Os activistas têm tido sucesso em chamar a atenção para eles. Também é verdade que, no seu site, têm alguma documentação e investigações que sustentam as preocupações que movem os protestos. Inclusive, apresentam várias medidas que devem ser tomadas para se acabar com o uso de combustíveis fósseis, mas nada de abrangente e, no geral, pouco estratégico.

Mesmo que se pare todo o consumo de combustíveis fósseis, já ou num prazo alargado, o que, dentro do capitalismo só é possível se o lucro for substituído por algo que renda tanto ou mais, a natureza não fica a salvo, nem em menor risco, apenas num estado periclitante diferente. Defender o Ambiente sem a proposta de um programa político consistente e radical, no sentido de ir à raiz dos problemas sistémicos, não passa de espectáculo para dar azo a manchetes de jornal e troca de raivas nas redes sociais.

As preocupações são legítimas. Puseram-nos a falar. Como outros já o tinham feito. Bandeiras políticas foram hasteadas nesse sentido – quase sempre para iludir. Ainda assim, a causa ambiental não pode estar desligada de uma visão socioeconómica revolucionária. De nada vale apelar à consciência enquanto esta for embater apenas na tabuleta publicitária e ficar lá colada.

«Mesmo que se pare todo o consumo de combustíveis fósseis, já ou num prazo alargado, o que, dentro do capitalismo só é possível se o lucro for substituído por algo que renda tanto ou mais, a natureza não fica a salvo, nem em menor risco, apenas num estado periclitante diferente.»

A consciência deve ser desperta para dar seguimento à acção estratégica visando a alteração profunda do sistema. O sistema não se muda de um momento para o outro, mas o caminho deve ser trilhado, agindo, transformando. (Pegando no exemplo de Portugal, cumprir a constituição – um documento fruto de uma revolução – é parte fundamental desse caminho.

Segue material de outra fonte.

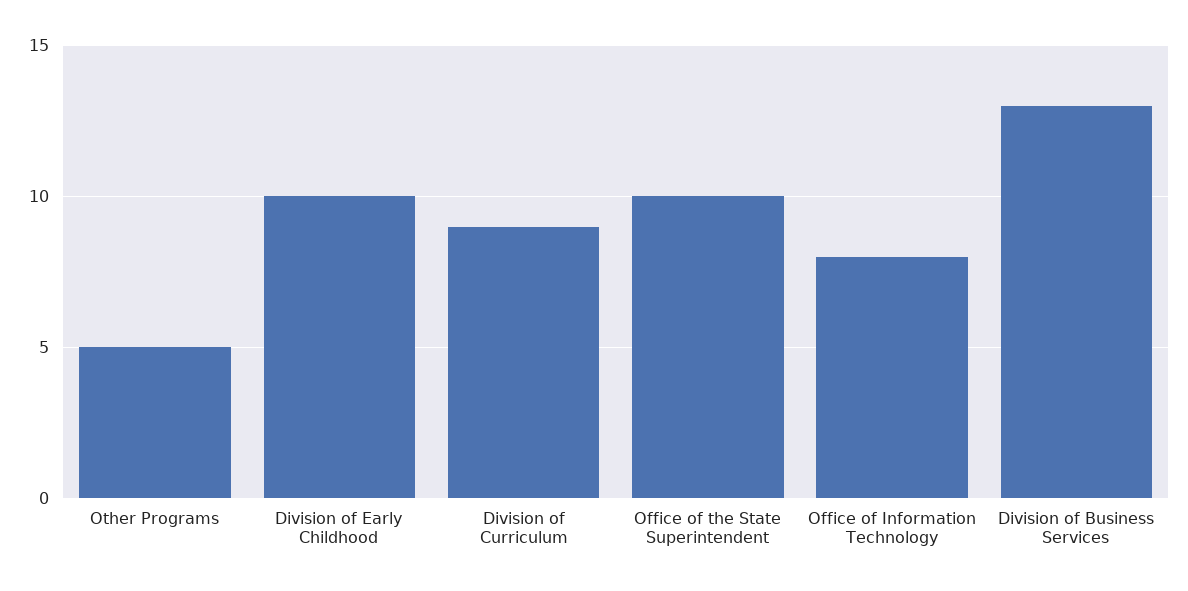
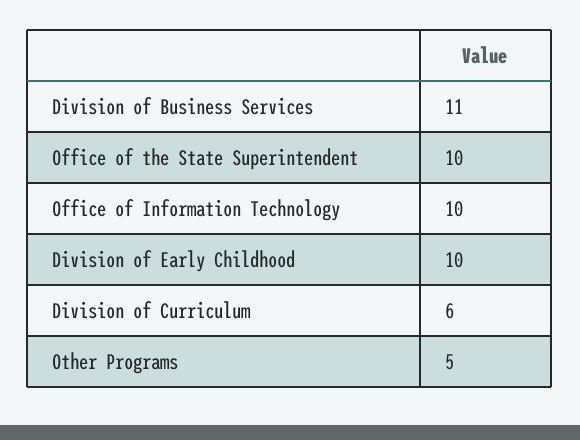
  {
    "Other Programs": 5,
    "Division of Early Childhood": 10,
-   "Division of Curriculum": 9,
+   "Division of Curriculum": 6,
    "Office of the State Superintendent": 10,
-   "Office of Information Technology": 8,
+   "Office of Information Technology": 10,
-   "Division of Business Services": 13
+   "Division of Business Services": 11
  }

A nível internacional, o cumprimento da Carta da ONU e da Acta Final de Helsínquia vai nessa direcção – sabendo que uma bomba polui tanto na Ucrânia como na Síria. Acabar com os blocos militares, cuja função é a conquista de recursos, energéticos e não só. Encurtar as cadeias de produção e de distribuição. Soberania alimentar dos países. Primazia dos pequenos negócios. Controlo público dos recursos. Taxar os grandes lucros...)

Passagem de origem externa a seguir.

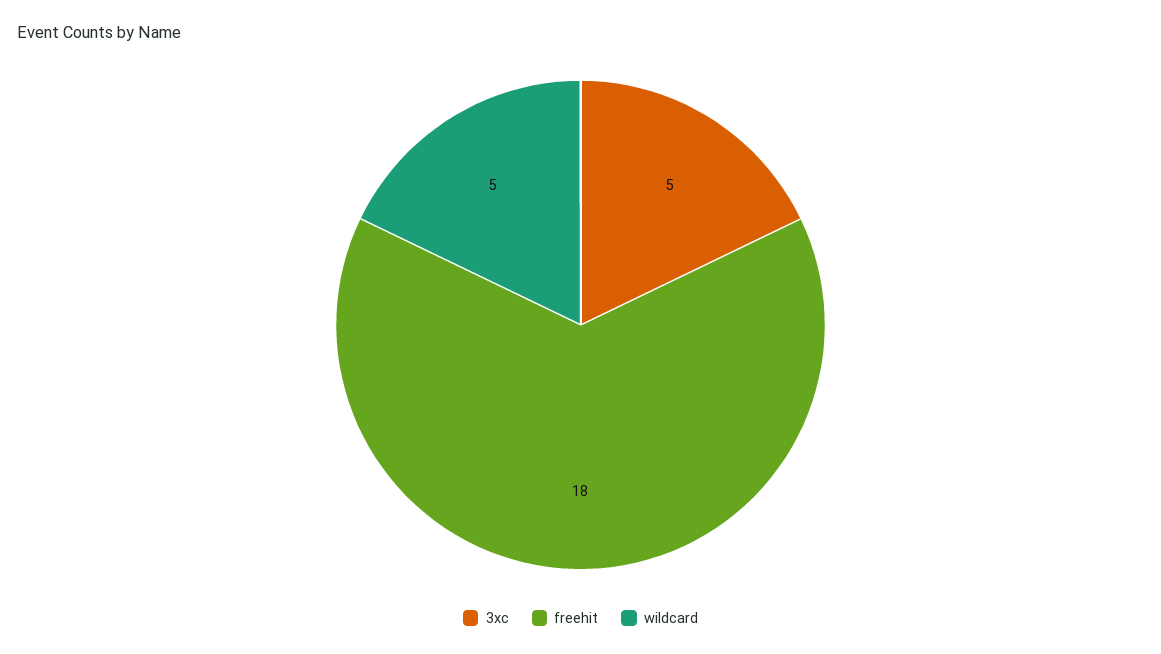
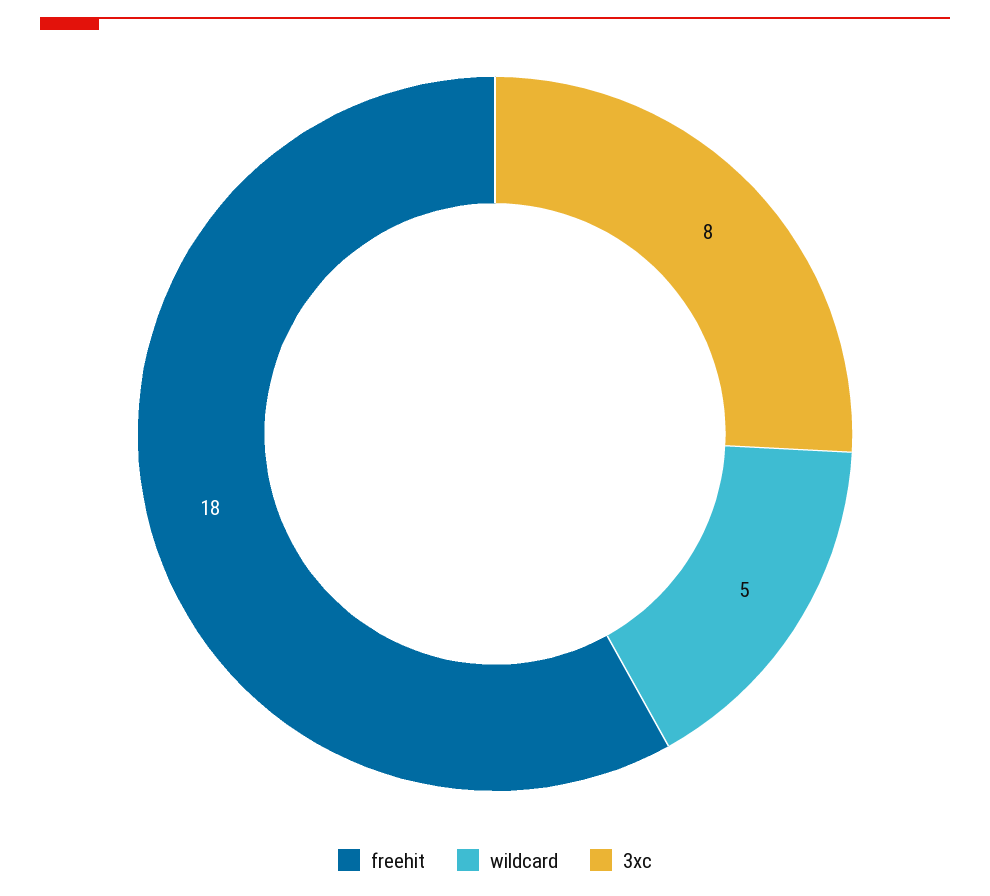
  {
-   "3xc": 5,
+   "3xc": 8,
    "freehit": 18,
    "wildcard": 5
  }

Apele-se ao debate, mas que o debate seja feito de forma rica e com fundamento, não com base em superficialidades instigadas pelo próprio capitalismo para se auto-proteger. Podem continuar a sujar obras de arte, e mandar bolo à cara do boneco de cera do Carlos III, tirarão o sono apenas aos que têm de limpar o chiqueiro. Que continuem os protestos. Que chamem a atenção para as causas ambientais. No entanto, se continuarmos a debater e a protestar apenas as consequências do sistema, por muito que avancemos nesses aspectos, uns mais urgentes do que outros é certo, vamos sempre voltar a cair nos mesmos problemas. Estaremos apenas a adiar o triste fim – uma morte lenta e dolorosa, como alertam os maços de tabaco.

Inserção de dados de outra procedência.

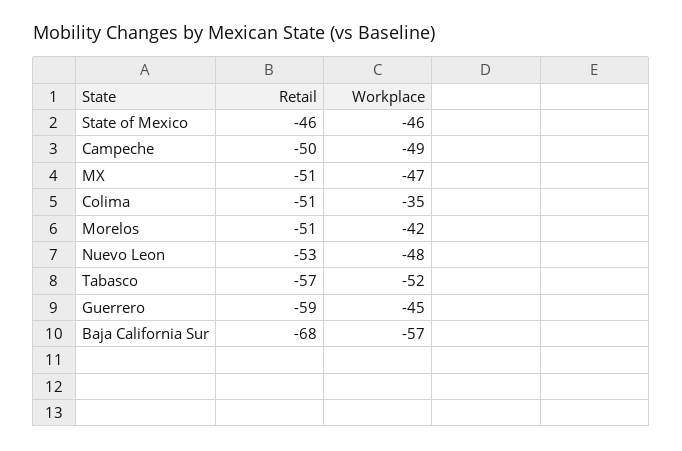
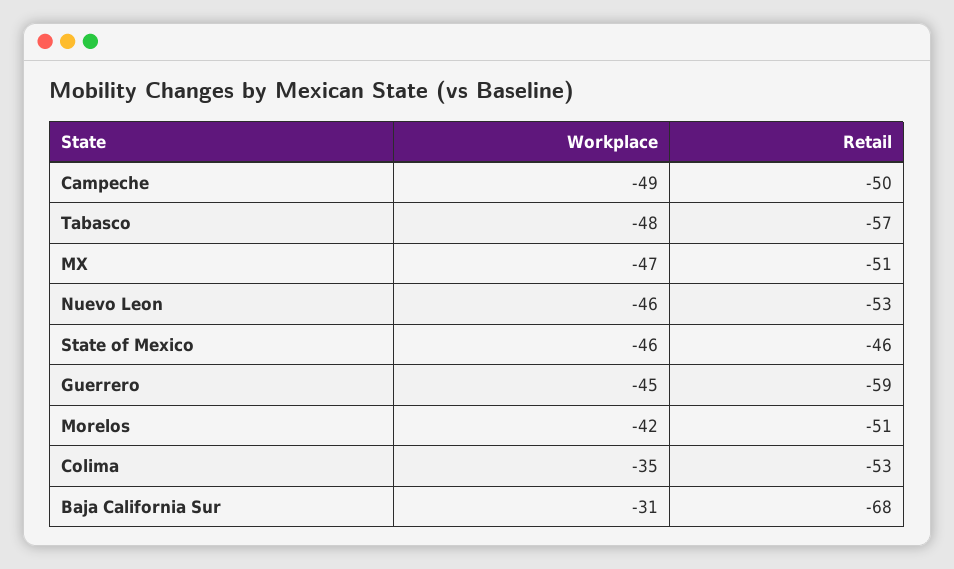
  {
    "Retail": {
      "State of Mexico": -46,
      "Campeche": -50,
      "MX": -51,
-     "Colima": -51,
+     "Colima": -53,
      "Morelos": -51,
      "Nuevo Leon": -53,
      "Tabasco": -57,
      "Guerrero": -59,
      "Baja California Sur": -68
    },
    "Workplace": {
      "State of Mexico": -46,
      "Campeche": -49,
      "MX": -47,
      "Colima": -35,
      "Morelos": -42,
-     "Nuevo Leon": -48,
+     "Nuevo Leon": -46,
-     "Tabasco": -52,
+     "Tabasco": -48,
      "Guerrero": -45,
-     "Baja California Sur": -57
+     "Baja California Sur": -31
    }
  }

  • 1. «Most of our funding for recruitment, training, capacity building, and education comes from Climate Emergency Fund. We also receive donations from members of the public who support the campaign and from foundations and groups who are as terrified as we are about the unfolding climate crisis.» («A maior parte do nosso financiamento para recrutamento, formação, capacitação e educação provém do Fundo de Emergência Climática. Também recebemos doações de membros do público que apoiam a campanha e de fundações e grupos que estão tão aterrorizados como nós com o desenrolar da crise climática.») Em Just Stop Oil.
  • 2. «Viewed from the standpoint of the objective relations of capitalist society, the greatest work of art is equal to a certain quantity of manure.» Lifshitz, Mikhail (1976), The Philosophy of Art of Karl Marx, London, Pluto Press, p. 93.